E’ opportuno, però, distinguere fra datore di lavoro privato e pubblico. Il primo, può essere più tollerante, ma anche più cinico nei confronti dei propri dipendenti. Il secondo deve rispondere a regole ben precise e a volte gli scandali balzano agli onori della cronaca.

Quando è tollerata la pausa caffè

Come noto, nella pubblica amministrazione, se ci si allontana dal posto di lavoro senza giustificato motivo o senza timbrare il badge, si incorre in un reato.

Quello di truffa ai danni dello Stato, punibile anche con il licenziamento.

Orbene, se l’assenza ingiustificata deriva da una pausa caffè di pochi minuti o per acquistare delle sigarette dal tabaccaio più vicino, è tollerata dalla prassi comune. Molti dirigenti pubblici chiudono un occhio sul comportamento dei dipendenti, non senza averli giustamente richiamati verbalmente.

Diverso è il caso in cui un dipendente statale si allontana con la scusa della pausa caffè, senza timbrare il cartellino e senza rientrare immediatamente sul posto di lavoro. Sono frequenti i casi in cui le forze dell’ordine individuano lavoratori atti a fare commissioni di ogni tipo o seconde attività durante il lavoro.

In questo caso, la tolleranza non può essere contemplata dalla prassi e la pausa caffè si trasforma in un escamotage per truffare il datore di lavoro. In questi casi sono gli stessi dirigenti pubblici a dover segnalare il caso alla Procura della Repubblica.

La posizione della Cassazione

Esaminando il caso di due dipendenti comunali che si erano allontanati dal posto di lavoro per andare al bar e per acquistare un pacchetto di sigarette, la Corte di Cassazione ha fatto chiarezza sulla pausa caffè.

In primo e secondo grado i due dipendenti erano stati condannati. I supremi giudici, però, hanno ammorbidito la sentenza trattandosi di bisogni della vita necessari. I lavoratori hanno agito, sì contravvenendo alle regole, ma per motivi abietti o futili.

L’errore non nasce da un istinto criminale, ma da una sorta di affidamento nella prassi o nella tolleranza dei superiori.
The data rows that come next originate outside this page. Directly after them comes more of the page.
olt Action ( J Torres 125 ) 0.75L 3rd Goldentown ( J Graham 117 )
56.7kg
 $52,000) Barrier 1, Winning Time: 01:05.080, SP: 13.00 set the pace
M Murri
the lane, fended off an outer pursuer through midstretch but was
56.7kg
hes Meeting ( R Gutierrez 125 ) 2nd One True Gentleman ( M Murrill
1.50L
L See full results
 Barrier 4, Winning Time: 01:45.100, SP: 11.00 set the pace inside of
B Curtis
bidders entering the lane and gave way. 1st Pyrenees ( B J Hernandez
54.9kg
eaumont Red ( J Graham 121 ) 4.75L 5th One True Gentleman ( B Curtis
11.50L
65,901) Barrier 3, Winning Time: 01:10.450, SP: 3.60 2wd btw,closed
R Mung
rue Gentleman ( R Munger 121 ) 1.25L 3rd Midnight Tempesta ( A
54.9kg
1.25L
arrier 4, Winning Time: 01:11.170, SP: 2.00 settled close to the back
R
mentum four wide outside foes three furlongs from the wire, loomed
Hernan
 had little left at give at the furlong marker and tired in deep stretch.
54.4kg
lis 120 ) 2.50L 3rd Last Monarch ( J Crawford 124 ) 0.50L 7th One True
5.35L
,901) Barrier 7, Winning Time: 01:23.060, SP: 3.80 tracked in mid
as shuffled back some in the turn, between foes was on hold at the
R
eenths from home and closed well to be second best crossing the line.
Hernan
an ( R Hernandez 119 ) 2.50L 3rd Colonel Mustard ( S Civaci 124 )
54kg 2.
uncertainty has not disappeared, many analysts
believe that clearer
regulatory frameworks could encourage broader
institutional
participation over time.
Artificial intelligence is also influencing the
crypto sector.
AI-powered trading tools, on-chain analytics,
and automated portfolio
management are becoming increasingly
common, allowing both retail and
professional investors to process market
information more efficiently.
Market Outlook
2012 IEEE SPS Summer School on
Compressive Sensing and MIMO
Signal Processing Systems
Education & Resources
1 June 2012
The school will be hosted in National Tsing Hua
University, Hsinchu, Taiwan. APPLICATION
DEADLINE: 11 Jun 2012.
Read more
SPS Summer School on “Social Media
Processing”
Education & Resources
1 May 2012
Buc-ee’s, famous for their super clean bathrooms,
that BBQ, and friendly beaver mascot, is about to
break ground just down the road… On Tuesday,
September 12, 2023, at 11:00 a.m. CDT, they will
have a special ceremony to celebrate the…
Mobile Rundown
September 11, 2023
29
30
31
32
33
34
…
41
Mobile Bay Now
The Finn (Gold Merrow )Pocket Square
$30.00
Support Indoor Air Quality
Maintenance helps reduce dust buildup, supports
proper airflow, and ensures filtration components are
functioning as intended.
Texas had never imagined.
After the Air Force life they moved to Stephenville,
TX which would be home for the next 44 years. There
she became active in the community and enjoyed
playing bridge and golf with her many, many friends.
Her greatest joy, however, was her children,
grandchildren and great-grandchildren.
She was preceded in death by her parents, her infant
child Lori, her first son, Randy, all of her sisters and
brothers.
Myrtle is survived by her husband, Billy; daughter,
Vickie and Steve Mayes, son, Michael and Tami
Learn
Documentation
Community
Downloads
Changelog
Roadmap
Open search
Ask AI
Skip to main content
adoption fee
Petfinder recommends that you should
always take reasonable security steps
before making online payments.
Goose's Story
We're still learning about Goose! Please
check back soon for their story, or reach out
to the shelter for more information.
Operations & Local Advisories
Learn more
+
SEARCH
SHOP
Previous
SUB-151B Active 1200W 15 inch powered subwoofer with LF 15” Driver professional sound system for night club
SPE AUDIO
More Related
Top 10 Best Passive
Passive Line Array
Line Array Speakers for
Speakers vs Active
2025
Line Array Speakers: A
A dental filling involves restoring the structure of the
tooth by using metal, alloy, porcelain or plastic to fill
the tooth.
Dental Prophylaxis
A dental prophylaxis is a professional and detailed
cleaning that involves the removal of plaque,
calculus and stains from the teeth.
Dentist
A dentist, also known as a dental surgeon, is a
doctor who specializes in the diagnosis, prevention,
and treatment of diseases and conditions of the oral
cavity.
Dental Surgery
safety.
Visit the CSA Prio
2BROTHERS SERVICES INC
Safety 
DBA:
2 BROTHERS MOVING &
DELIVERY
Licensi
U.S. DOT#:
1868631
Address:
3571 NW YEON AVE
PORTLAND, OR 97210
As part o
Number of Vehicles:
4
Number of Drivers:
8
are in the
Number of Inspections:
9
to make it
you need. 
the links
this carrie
I giudici di legittimità hanno quindi confermato il reato, così come previsto dalla legge, ritenendo però lo stesso non punibile penalmente. Resta ovviamente a carico dei trasgressori l’obbligo di risarcire in solido il datore di lavoro per l’assenza ingiustificata sul posto di lavoro. Così come, da parte della pubblica amministrazione, deve attivarsi il procedimento disciplinare.